▸ **EXERCISE AIM**
Write down every line of the records below word for word, but leave out the pictures.

(Records from a data source)
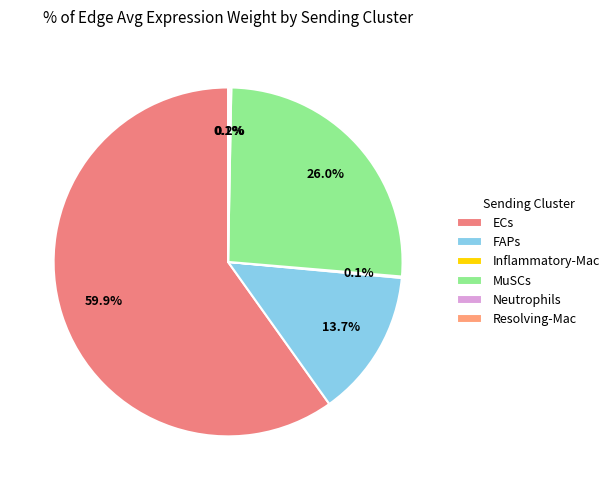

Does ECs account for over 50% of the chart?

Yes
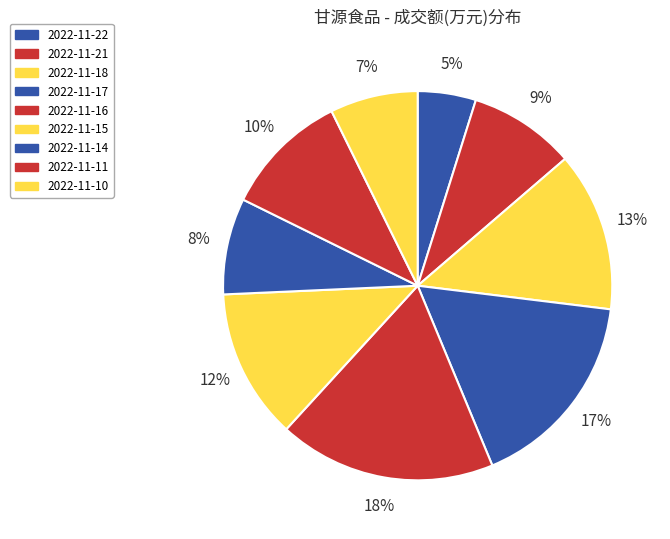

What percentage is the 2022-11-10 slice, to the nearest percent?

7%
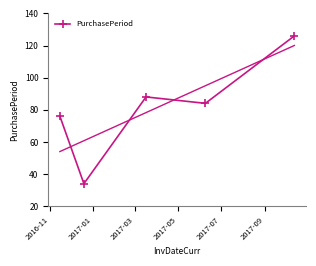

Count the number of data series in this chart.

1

▸ **RESPONSE BELOW**
Does ECs account for over 50% of the chart?

Yes

What percentage is the 2022-11-10 slice, to the nearest percent?

7%

Count the number of data series in this chart.

1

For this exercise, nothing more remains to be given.